Write out the records below once more, exactly and completely.

+++

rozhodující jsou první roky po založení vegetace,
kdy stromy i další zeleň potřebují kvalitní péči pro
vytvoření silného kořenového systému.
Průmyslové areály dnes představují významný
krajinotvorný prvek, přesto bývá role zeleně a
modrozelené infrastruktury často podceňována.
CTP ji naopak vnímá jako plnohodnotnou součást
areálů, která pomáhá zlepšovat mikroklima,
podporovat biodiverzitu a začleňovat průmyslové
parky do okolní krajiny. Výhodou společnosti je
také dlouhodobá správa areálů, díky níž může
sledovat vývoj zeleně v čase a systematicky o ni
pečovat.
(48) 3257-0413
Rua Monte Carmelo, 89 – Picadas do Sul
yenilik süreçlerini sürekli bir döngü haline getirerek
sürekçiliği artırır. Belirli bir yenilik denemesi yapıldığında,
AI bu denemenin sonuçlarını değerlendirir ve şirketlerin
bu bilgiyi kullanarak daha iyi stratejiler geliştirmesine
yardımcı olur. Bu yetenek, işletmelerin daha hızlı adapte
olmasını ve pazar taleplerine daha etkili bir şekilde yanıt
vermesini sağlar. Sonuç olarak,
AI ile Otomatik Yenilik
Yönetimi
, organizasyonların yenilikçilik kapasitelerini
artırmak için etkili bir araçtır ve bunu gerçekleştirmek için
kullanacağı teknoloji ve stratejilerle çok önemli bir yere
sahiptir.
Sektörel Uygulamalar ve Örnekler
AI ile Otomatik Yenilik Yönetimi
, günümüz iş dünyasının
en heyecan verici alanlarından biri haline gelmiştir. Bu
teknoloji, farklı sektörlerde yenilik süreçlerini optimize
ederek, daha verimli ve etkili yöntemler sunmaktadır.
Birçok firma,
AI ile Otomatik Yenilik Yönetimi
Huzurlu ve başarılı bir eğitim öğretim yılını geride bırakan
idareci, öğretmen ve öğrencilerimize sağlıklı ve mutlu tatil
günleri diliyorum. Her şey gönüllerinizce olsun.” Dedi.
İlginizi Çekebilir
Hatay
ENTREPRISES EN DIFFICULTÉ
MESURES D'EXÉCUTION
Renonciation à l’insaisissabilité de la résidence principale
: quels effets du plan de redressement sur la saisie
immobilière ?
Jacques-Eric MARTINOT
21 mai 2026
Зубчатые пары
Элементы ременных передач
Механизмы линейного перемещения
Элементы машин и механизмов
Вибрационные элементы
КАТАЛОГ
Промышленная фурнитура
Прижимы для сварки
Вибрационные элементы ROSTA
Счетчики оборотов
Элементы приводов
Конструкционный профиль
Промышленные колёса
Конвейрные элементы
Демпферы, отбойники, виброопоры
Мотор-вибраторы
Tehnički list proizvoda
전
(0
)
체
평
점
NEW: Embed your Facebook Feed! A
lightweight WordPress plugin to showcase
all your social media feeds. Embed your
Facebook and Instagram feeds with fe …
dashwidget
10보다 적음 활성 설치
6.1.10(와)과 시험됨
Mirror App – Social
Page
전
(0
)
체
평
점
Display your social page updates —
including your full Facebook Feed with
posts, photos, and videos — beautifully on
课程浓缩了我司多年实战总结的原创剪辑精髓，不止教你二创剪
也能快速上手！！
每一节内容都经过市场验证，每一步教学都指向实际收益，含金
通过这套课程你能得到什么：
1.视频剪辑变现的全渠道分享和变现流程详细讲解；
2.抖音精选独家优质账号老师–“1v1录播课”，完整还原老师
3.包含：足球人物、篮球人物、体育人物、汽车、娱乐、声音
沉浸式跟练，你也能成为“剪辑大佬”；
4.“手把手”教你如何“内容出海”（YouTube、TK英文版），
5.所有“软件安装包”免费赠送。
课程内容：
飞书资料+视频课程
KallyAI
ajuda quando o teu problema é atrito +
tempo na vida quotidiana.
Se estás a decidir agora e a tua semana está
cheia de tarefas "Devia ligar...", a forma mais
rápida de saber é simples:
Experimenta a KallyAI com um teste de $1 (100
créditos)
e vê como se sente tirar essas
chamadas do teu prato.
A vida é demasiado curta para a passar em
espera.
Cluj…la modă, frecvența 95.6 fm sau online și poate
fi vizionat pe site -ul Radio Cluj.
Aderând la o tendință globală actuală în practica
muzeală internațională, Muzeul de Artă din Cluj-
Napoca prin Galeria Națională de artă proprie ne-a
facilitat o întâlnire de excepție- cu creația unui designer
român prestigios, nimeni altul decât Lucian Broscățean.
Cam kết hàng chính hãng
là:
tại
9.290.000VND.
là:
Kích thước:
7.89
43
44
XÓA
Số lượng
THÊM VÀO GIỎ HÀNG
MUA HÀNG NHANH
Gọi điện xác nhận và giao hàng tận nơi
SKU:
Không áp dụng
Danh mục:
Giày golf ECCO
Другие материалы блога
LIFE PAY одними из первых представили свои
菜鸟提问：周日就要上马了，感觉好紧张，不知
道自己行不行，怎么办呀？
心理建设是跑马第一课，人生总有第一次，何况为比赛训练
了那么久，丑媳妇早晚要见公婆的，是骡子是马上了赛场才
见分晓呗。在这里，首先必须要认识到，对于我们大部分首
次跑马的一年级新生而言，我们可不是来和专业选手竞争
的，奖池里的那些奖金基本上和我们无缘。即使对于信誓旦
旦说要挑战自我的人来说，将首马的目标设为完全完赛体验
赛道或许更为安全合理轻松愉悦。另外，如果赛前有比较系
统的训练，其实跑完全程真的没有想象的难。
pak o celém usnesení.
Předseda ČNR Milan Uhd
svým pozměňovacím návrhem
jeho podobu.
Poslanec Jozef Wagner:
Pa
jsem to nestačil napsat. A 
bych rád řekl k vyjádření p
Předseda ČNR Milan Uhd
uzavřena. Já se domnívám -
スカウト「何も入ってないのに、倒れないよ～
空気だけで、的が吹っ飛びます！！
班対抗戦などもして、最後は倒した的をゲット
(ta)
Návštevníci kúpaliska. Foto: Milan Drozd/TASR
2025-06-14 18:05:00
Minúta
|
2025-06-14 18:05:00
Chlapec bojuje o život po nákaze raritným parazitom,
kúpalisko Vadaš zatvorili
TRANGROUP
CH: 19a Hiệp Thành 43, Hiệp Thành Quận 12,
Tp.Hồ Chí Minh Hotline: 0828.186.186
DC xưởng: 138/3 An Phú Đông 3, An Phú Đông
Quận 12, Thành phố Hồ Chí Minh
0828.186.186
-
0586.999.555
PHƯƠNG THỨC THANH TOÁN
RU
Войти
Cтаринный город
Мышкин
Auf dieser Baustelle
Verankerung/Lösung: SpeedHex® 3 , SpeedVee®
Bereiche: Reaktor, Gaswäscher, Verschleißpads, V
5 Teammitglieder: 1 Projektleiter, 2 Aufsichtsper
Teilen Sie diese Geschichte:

+++

#### Exercise answer
rozhodující jsou první roky po založení vegetace,
kdy stromy i další zeleň potřebují kvalitní péči pro
vytvoření silného kořenového systému.
Průmyslové areály dnes představují významný
krajinotvorný prvek, přesto bývá role zeleně a
modrozelené infrastruktury často podceňována.
CTP ji naopak vnímá jako plnohodnotnou součást
areálů, která pomáhá zlepšovat mikroklima,
podporovat biodiverzitu a začleňovat průmyslové
parky do okolní krajiny. Výhodou společnosti je
také dlouhodobá správa areálů, díky níž může
sledovat vývoj zeleně v čase a systematicky o ni
pečovat.
(48) 3257-0413
Rua Monte Carmelo, 89 – Picadas do Sul
yenilik süreçlerini sürekli bir döngü haline getirerek
sürekçiliği artırır. Belirli bir yenilik denemesi yapıldığında,
AI bu denemenin sonuçlarını değerlendirir ve şirketlerin
bu bilgiyi kullanarak daha iyi stratejiler geliştirmesine
yardımcı olur. Bu yetenek, işletmelerin daha hızlı adapte
olmasını ve pazar taleplerine daha etkili bir şekilde yanıt
vermesini sağlar. Sonuç olarak,
AI ile Otomatik Yenilik
Yönetimi
, organizasyonların yenilikçilik kapasitelerini
artırmak için etkili bir araçtır ve bunu gerçekleştirmek için
kullanacağı teknoloji ve stratejilerle çok önemli bir yere
sahiptir.
Sektörel Uygulamalar ve Örnekler
AI ile Otomatik Yenilik Yönetimi
, günümüz iş dünyasının
en heyecan verici alanlarından biri haline gelmiştir. Bu
teknoloji, farklı sektörlerde yenilik süreçlerini optimize
ederek, daha verimli ve etkili yöntemler sunmaktadır.
Birçok firma,
AI ile Otomatik Yenilik Yönetimi
Huzurlu ve başarılı bir eğitim öğretim yılını geride bırakan
idareci, öğretmen ve öğrencilerimize sağlıklı ve mutlu tatil
günleri diliyorum. Her şey gönüllerinizce olsun.” Dedi.
İlginizi Çekebilir
Hatay
ENTREPRISES EN DIFFICULTÉ
MESURES D'EXÉCUTION
Renonciation à l’insaisissabilité de la résidence principale
: quels effets du plan de redressement sur la saisie
immobilière ?
Jacques-Eric MARTINOT
21 mai 2026
Зубчатые пары
Элементы ременных передач
Механизмы линейного перемещения
Элементы машин и механизмов
Вибрационные элементы
КАТАЛОГ
Промышленная фурнитура
Прижимы для сварки
Вибрационные элементы ROSTA
Счетчики оборотов
Элементы приводов
Конструкционный профиль
Промышленные колёса
Конвейрные элементы
Демпферы, отбойники, виброопоры
Мотор-вибраторы
Tehnički list proizvoda
전
(0
)
체
평
점
NEW: Embed your Facebook Feed! A
lightweight WordPress plugin to showcase
all your social media feeds. Embed your
Facebook and Instagram feeds with fe …
dashwidget
10보다 적음 활성 설치
6.1.10(와)과 시험됨
Mirror App – Social
Page
전
(0
)
체
평
점
Display your social page updates —
including your full Facebook Feed with
posts, photos, and videos — beautifully on
课程浓缩了我司多年实战总结的原创剪辑精髓，不止教你二创剪
也能快速上手！！
每一节内容都经过市场验证，每一步教学都指向实际收益，含金
通过这套课程你能得到什么：
1.视频剪辑变现的全渠道分享和变现流程详细讲解；
2.抖音精选独家优质账号老师–“1v1录播课”，完整还原老师
3.包含：足球人物、篮球人物、体育人物、汽车、娱乐、声音
沉浸式跟练，你也能成为“剪辑大佬”；
4.“手把手”教你如何“内容出海”（YouTube、TK英文版），
5.所有“软件安装包”免费赠送。
课程内容：
飞书资料+视频课程
KallyAI
ajuda quando o teu problema é atrito +
tempo na vida quotidiana.
Se estás a decidir agora e a tua semana está
cheia de tarefas "Devia ligar...", a forma mais
rápida de saber é simples:
Experimenta a KallyAI com um teste de $1 (100
créditos)
e vê como se sente tirar essas
chamadas do teu prato.
A vida é demasiado curta para a passar em
espera.
Cluj…la modă, frecvența 95.6 fm sau online și poate
fi vizionat pe site -ul Radio Cluj.
Aderând la o tendință globală actuală în practica
muzeală internațională, Muzeul de Artă din Cluj-
Napoca prin Galeria Națională de artă proprie ne-a
facilitat o întâlnire de excepție- cu creația unui designer
român prestigios, nimeni altul decât Lucian Broscățean.
Cam kết hàng chính hãng
là:
tại
9.290.000VND.
là:
Kích thước:
7.89
43
44
XÓA
Số lượng
THÊM VÀO GIỎ HÀNG
MUA HÀNG NHANH
Gọi điện xác nhận và giao hàng tận nơi
SKU:
Không áp dụng
Danh mục:
Giày golf ECCO
Другие материалы блога
LIFE PAY одними из первых представили свои
菜鸟提问：周日就要上马了，感觉好紧张，不知
道自己行不行，怎么办呀？
心理建设是跑马第一课，人生总有第一次，何况为比赛训练
了那么久，丑媳妇早晚要见公婆的，是骡子是马上了赛场才
见分晓呗。在这里，首先必须要认识到，对于我们大部分首
次跑马的一年级新生而言，我们可不是来和专业选手竞争
的，奖池里的那些奖金基本上和我们无缘。即使对于信誓旦
旦说要挑战自我的人来说，将首马的目标设为完全完赛体验
赛道或许更为安全合理轻松愉悦。另外，如果赛前有比较系
统的训练，其实跑完全程真的没有想象的难。
pak o celém usnesení.
Předseda ČNR Milan Uhd
svým pozměňovacím návrhem
jeho podobu.
Poslanec Jozef Wagner:
Pa
jsem to nestačil napsat. A 
bych rád řekl k vyjádření p
Předseda ČNR Milan Uhd
uzavřena. Já se domnívám -
スカウト「何も入ってないのに、倒れないよ～
空気だけで、的が吹っ飛びます！！
班対抗戦などもして、最後は倒した的をゲット
(ta)
Návštevníci kúpaliska. Foto: Milan Drozd/TASR
2025-06-14 18:05:00
Minúta
|
2025-06-14 18:05:00
Chlapec bojuje o život po nákaze raritným parazitom,
kúpalisko Vadaš zatvorili
TRANGROUP
CH: 19a Hiệp Thành 43, Hiệp Thành Quận 12,
Tp.Hồ Chí Minh Hotline: 0828.186.186
DC xưởng: 138/3 An Phú Đông 3, An Phú Đông
Quận 12, Thành phố Hồ Chí Minh
0828.186.186
-
0586.999.555
PHƯƠNG THỨC THANH TOÁN
RU
Войти
Cтаринный город
Мышкин
Auf dieser Baustelle
Verankerung/Lösung: SpeedHex® 3 , SpeedVee®
Bereiche: Reaktor, Gaswäscher, Verschleißpads, V
5 Teammitglieder: 1 Projektleiter, 2 Aufsichtsper
Teilen Sie diese Geschichte:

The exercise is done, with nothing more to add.